When you’re working on something that shouldn’t have hallucinations, ask questions in a way that are likely to have source facts. Just as importantly, use an AI product that is careful to cite its sources and almost never hallucinate.

Poorly Defined Tasks

I define “AI slop” as text that is neither reviewed nor read, and it’s increasingly a problem on the internet. In my opinion, a major cause of slop is buttons with a 🪄 emoji on them. Magic buttons produce extremely average results. A magic button will never return an answer in the voice of Glorglax the Mighty. If you want something interesting, you have to ask for it. Meanwhile, I hope you can write better than aggressively average AI slop!

Mathematics is another story entirely, and there’s a reason the frontier labs focuses on it: it is unambiguous. A math problem means exactly one thing and nothing else. Average math answers, when correct, are perfect. The rest of the world is not so easily defined. While conversation (such as text chat or voice) is the most natural way to define a task, this requires time and effort to do.

There’s no shortcut to this. You must think hard, prompt, review the results, and iterate.

Inability to Act

Most AI products return text to you. You have to do the work of copying and pasting that text into where it needs to go. Some features are built in to those systems, but those are the same features that are most likely to feature 🪄 buttons.

The common solution is to introduce tool use into the AI product. These work by instructing the model to output the text web-search: search term, then having outside code perform that web search, add the search results into the LLM context, and have the LLM continue. Getting this right is quite difficult, even when only a few tools are included. But most of our work involves dozens of systems, each with hundreds of functions! Perhaps models will be better at doing things one day, but today they are not.

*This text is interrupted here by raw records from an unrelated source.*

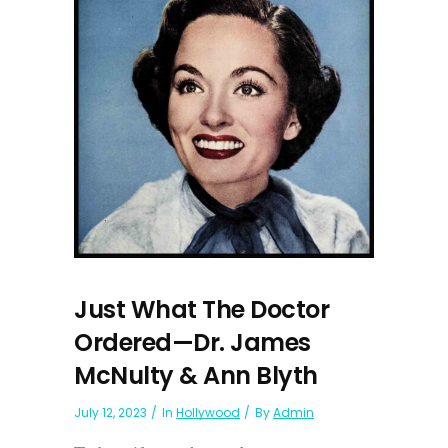
Just What The Doctor
Ordered—Dr. James
McNulty & Ann Blyth
July 12, 2023
In
Hollywood
By
Admin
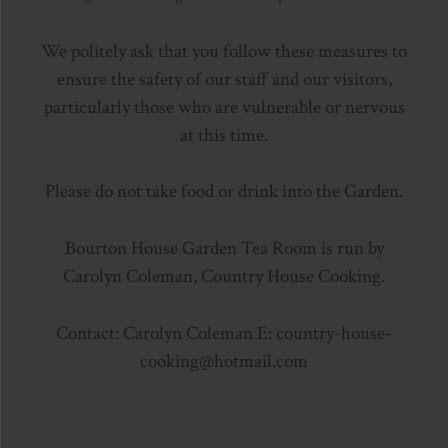
We politely ask that you follow these measures to
ensure the safety of our staff and our visitors,
particularly those who are vulnerable or nervous
at this time.
Please do not take food or drink into the Garden.
Bourton House Garden Tea Room is run by
Carolyn Coleman, Country House Cooking.
Contact: Carolyn Coleman E: country-house-
cooking
@hotmail.com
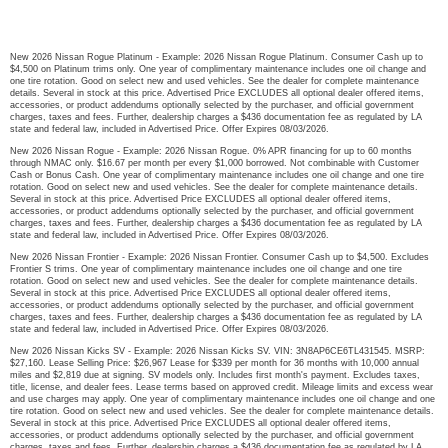
New 2026 Nissan Rogue Platinum - Example: 2026 Nissan Rogue Platinum. Consumer Cash up to
$4,500 on Platinum trims only. One year of complimentary maintenance includes one oil change and
one tire rotation. Good on select new and used vehicles. See the dealer for complete maintenance
details. Several in stock at this price. Advertised Price EXCLUDES all optional dealer offered items,
accessories, or product addendums optionally selected by the purchaser, and official government
charges, taxes and fees. Further, dealership charges a $436 documentation fee as regulated by LA
state and federal law, included in Advertised Price. Offer Expires 08/03/2026.
New 2026 Nissan Rogue - Example: 2026 Nissan Rogue. 0% APR financing for up to 60 months
through NMAC only. $16.67 per month per every $1,000 borrowed. Not combinable with Customer
Cash or Bonus Cash. One year of complimentary maintenance includes one oil change and one tire
rotation. Good on select new and used vehicles. See the dealer for complete maintenance details.
Several in stock at this price. Advertised Price EXCLUDES all optional dealer offered items,
accessories, or product addendums optionally selected by the purchaser, and official government
charges, taxes and fees. Further, dealership charges a $436 documentation fee as regulated by LA
state and federal law, included in Advertised Price. Offer Expires 08/03/2026.
New 2026 Nissan Frontier - Example: 2026 Nissan Frontier. Consumer Cash up to $4,500. Excludes
Frontier S trims. One year of complimentary maintenance includes one oil change and one tire
rotation. Good on select new and used vehicles. See the dealer for complete maintenance details.
Several in stock at this price. Advertised Price EXCLUDES all optional dealer offered items,
accessories, or product addendums optionally selected by the purchaser, and official government
charges, taxes and fees. Further, dealership charges a $436 documentation fee as regulated by LA
state and federal law, included in Advertised Price. Offer Expires 08/03/2026.
New 2026 Nissan Kicks SV - Example: 2026 Nissan Kicks SV. VIN: 3N8AP6CE6TL431545. MSRP:
$27,160. Lease Selling Price: $26,967 Lease for $339 per month for 36 months with 10,000 annual
miles and $2,819 due at signing. SV models only. Includes first month's payment. Excludes taxes,
title, license, and dealer fees. Lease terms based on approved credit. Mileage limits and excess wear
and use charges may apply. One year of complimentary maintenance includes one oil change and one
tire rotation. Good on select new and used vehicles. See the dealer for complete maintenance details.
Several in stock at this price. Advertised Price EXCLUDES all optional dealer offered items,
accessories, or product addendums optionally selected by the purchaser, and official government
charges, taxes and fees. Further, dealership charges a $436 documentation fee as regulated by LA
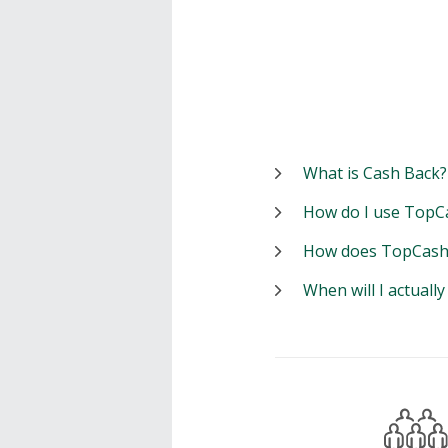
What is Cash Back?
How do I use TopC
How does TopCash
When will I actuall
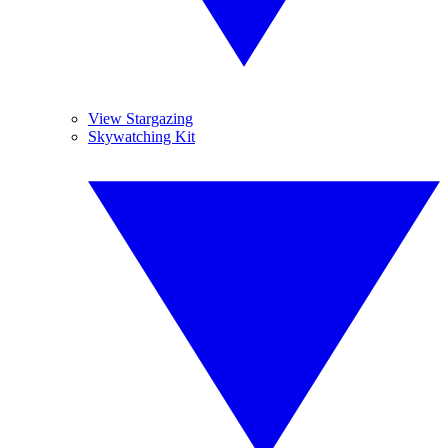
View Stargazing
Skywatching Kit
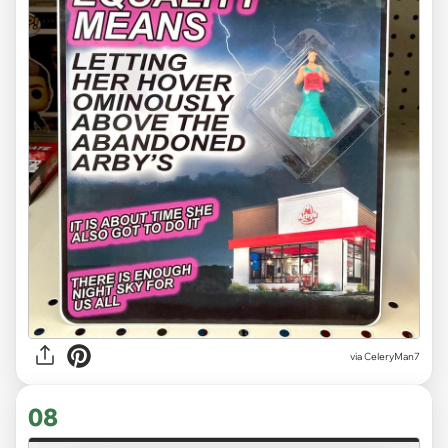
via CeleryMan7
08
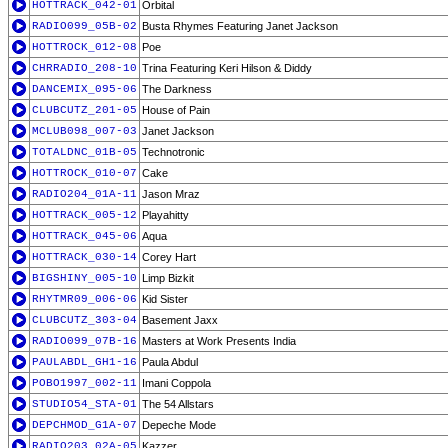
HOTTRACK_042-01
Orbital
RADIO099_05B-02
Busta Rhymes Featuring Janet Jackson
HOTTROCK_012-08
Poe
CHRRADIO_208-10
Trina Featuring Keri Hilson & Diddy
DANCEMIX_095-06
The Darkness
CLUBCUTZ_201-05
House of Pain
MCLUB098_007-03
Janet Jackson
TOTALDNC_01B-05
Technotronic
HOTTROCK_010-07
Cake
RADIO204_01A-11
Jason Mraz
HOTTRACK_005-12
Playahitty
HOTTRACK_045-06
Aqua
HOTTRACK_030-14
Corey Hart
BIGSHINY_005-10
Limp Bizkit
RHYTMR09_006-06
Kid Sister
CLUBCUTZ_303-04
Basement Jaxx
RADIO099_07B-16
Masters at Work Presents India
PAULABDL_GH1-16
Paula Abdul
POBO1997_002-11
Imani Coppola
STUDIO54_STA-01
The 54 Allstars
DEPCHMOD_G1A-07
Depeche Mode
RADIO203_02A-05
Kazzer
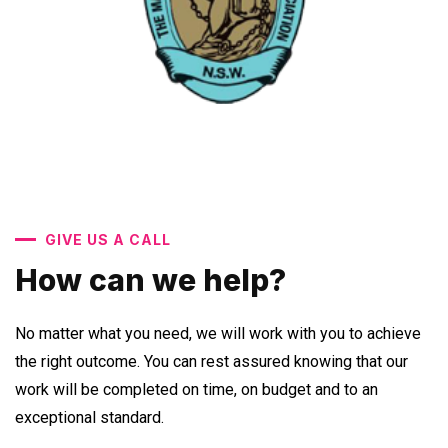
GIVE US A CALL
How can we help?
No matter what you need, we will work with you to achieve
the right outcome. You can rest assured knowing that our
work will be completed on time, on budget and to an
exceptional standard.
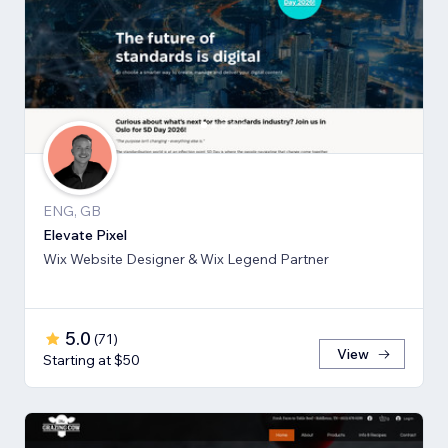
ENG, GB
Elevate Pixel
Wix Website Designer & Wix Legend Partner
5.0
(
71
)
View
Starting at $50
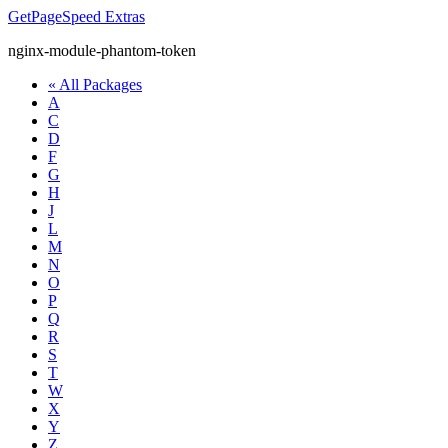
GetPageSpeed
Extras
nginx-module-phantom-token
« All Packages
A
C
D
F
G
H
J
L
M
N
O
P
Q
R
S
T
W
X
Y
Z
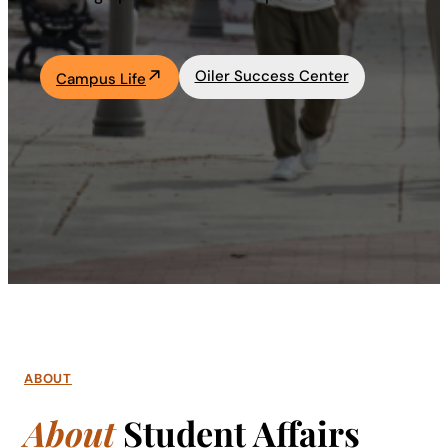
Academics
Oiler Success Center
Campus Life
Life at UF
Athletics
ABOUT
About
Student Affairs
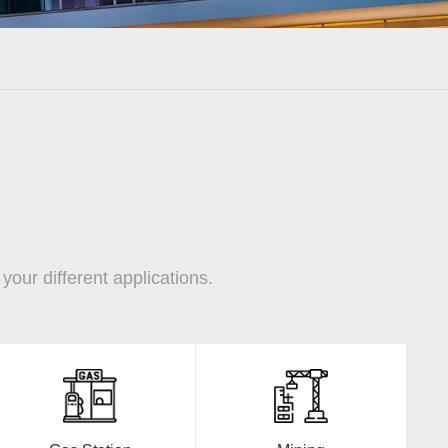
our different applications.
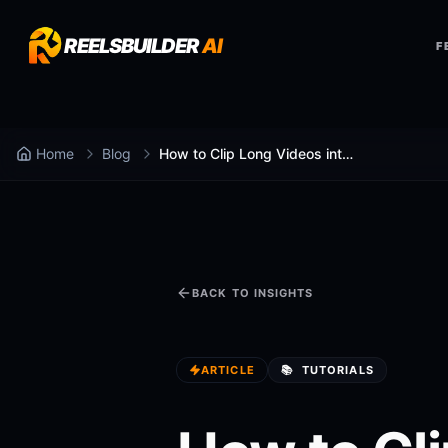
REELSBUILDER
AI
F
Home
Blog
How to Clip Long Videos into Shorts with AI in 2 Minutes
BACK TO INSIGHTS
ARTICLE
📚
TUTORIALS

The combination of missing grounding data, needing to take time to define tasks precisely, and only getting as far as producing text means that AI is difficult to use. First you have to recognize whether a task will be valuable and not prone to hallucination. Then you need to work hard to define the task precisely, and finally, you must translate the result into the place where you actually need it. This isn’t natural and it is time-consuming.

Those results can be incredible, but I do not blame you if you think AI is worthless. It’s difficult, time-consuming, and is going to produce a lot of so-so results until you overcome these hurdles.

It is up to those of us working in AI product to make it more factual, easier to get what you want, and better integrated into the software you use everyday. I know that’s what I’m working on! I do believe in AI’s promise, but until we succeed in these solutions, it doesn’t matter how good the models are.